Quoted passage below:

Remember the Rest of the ResulTech Story
Today’s Buffalo News features a story about Rev. Darius Pridgen’s plan to convert 998 Broadway into a banquet hall and performing arts facility. We spoke with Pridgen about his plan a few weeks back and we wish him the best in bringing new life to these six acres on Broadway that have been vacant for so many years.
The News story says that until Pridgen came along, “the only serious interest in the structure came from the Buffalo School District. The district had been reviewing plans to renovate the old Kmart building into an alternative school, but that plan has yet to be finalized.”
Yet to be finalized? Not quite. We first wrote about the owners of that real estate last May. ResulTech, the Maryland company that finally lost its contract with the Buffalo Schools after dismally failing the students at Academy School 44 for three years, is the current owner of the property. They bought it in 2007 for $1.25 million with the hope that they could fix it up and lease it back to the school system as the new Alternative school.

End of Quoted passage.
Records supplied below:

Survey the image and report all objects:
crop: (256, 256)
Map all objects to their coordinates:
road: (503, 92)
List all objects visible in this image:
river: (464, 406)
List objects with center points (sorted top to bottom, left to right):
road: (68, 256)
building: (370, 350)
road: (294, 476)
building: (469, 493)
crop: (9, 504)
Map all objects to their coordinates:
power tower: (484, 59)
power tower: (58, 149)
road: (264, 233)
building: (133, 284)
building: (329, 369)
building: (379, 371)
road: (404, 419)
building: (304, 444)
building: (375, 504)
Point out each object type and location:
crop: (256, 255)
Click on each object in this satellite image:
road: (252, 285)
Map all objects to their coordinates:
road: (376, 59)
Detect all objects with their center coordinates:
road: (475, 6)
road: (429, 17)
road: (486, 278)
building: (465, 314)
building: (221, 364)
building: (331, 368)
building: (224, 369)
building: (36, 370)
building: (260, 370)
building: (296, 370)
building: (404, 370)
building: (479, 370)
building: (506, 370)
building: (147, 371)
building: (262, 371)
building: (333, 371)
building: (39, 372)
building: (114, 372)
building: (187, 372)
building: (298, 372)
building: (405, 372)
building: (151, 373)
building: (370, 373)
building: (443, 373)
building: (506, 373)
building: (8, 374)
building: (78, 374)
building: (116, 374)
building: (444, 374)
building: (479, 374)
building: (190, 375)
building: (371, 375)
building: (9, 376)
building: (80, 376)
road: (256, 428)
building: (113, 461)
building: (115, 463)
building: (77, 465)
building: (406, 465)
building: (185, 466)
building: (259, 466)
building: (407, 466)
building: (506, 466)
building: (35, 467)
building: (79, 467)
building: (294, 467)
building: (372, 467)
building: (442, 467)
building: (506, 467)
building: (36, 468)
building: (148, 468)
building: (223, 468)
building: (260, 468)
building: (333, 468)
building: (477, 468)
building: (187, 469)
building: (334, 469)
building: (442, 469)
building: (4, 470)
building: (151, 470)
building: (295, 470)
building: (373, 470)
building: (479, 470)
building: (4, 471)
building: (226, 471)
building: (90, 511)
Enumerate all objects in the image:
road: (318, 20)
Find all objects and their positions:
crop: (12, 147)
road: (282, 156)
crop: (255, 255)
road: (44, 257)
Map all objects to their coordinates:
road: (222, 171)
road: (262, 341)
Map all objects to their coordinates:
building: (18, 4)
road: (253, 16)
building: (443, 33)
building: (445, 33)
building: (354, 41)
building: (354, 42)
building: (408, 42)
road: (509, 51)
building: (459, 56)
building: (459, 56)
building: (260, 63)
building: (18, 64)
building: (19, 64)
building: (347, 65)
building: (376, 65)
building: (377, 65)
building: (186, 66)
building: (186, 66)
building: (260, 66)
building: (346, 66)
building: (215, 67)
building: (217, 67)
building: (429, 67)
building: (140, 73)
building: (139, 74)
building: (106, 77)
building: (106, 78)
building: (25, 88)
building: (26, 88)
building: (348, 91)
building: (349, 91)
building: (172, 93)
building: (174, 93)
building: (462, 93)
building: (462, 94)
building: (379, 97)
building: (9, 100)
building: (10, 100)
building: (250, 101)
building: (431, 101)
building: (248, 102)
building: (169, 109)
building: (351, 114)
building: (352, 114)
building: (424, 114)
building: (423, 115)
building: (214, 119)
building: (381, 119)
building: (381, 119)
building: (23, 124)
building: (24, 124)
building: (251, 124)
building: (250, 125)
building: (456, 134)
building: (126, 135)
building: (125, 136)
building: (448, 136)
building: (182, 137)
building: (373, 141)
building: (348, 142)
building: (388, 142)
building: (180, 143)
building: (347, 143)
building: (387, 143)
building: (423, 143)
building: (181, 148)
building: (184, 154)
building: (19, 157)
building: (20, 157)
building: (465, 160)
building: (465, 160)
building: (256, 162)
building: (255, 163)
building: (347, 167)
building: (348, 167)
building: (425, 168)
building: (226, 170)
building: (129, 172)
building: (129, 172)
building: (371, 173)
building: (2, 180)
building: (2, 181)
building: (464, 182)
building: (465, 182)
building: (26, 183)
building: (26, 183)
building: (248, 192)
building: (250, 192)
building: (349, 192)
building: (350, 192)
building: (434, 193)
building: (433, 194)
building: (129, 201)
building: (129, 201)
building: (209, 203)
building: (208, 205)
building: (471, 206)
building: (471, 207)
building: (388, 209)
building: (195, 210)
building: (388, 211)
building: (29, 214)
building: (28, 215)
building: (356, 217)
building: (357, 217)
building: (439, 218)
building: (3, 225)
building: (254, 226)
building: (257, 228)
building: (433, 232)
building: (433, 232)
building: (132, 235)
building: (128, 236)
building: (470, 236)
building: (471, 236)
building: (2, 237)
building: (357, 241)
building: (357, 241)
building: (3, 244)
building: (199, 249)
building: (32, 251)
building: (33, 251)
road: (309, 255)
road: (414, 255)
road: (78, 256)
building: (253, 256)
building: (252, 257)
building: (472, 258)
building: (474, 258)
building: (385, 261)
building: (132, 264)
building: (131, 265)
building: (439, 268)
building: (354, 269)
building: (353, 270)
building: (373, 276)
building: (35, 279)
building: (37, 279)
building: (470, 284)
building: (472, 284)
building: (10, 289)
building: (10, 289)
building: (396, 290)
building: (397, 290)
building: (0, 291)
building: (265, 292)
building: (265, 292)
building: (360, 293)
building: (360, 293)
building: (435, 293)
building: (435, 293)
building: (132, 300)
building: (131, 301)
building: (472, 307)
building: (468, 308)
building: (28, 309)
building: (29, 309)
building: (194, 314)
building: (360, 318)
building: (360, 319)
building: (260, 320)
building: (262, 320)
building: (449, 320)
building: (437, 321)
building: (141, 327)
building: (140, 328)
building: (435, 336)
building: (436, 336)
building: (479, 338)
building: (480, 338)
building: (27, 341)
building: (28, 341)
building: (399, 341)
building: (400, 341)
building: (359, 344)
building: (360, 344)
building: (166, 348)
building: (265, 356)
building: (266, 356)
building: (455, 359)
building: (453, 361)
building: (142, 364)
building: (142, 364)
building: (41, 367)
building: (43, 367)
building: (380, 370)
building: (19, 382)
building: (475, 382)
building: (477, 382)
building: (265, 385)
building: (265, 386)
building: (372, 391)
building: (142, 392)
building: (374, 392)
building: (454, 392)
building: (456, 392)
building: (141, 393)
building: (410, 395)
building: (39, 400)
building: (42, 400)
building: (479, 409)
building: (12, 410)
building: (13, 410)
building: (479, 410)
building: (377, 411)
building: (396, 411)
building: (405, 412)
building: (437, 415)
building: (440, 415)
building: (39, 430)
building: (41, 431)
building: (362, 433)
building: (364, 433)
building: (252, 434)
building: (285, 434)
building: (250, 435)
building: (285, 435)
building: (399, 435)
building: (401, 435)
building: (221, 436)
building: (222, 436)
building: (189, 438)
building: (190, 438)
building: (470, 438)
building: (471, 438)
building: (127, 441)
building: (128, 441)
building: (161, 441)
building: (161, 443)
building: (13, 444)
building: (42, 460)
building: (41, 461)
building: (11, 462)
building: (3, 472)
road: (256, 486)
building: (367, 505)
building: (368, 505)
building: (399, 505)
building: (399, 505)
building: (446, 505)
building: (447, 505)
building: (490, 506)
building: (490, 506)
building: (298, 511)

End of Records supplied.

_What you should do_
Echo the text about the ResulTech property at 998 Broadway word for word, everything from "Yet to be finalized?" down to "new Alternative school.". The data is not needed for the task that follows.

_Answer to the problem_
Yet to be finalized? Not quite. We first wrote about the owners of that real estate last May. ResulTech, the Maryland company that finally lost its contract with the Buffalo Schools after dismally failing the students at Academy School 44 for three years, is the current owner of the property. They bought it in 2007 for $1.25 million with the hope that they could fix it up and lease it back to the school system as the new Alternative school.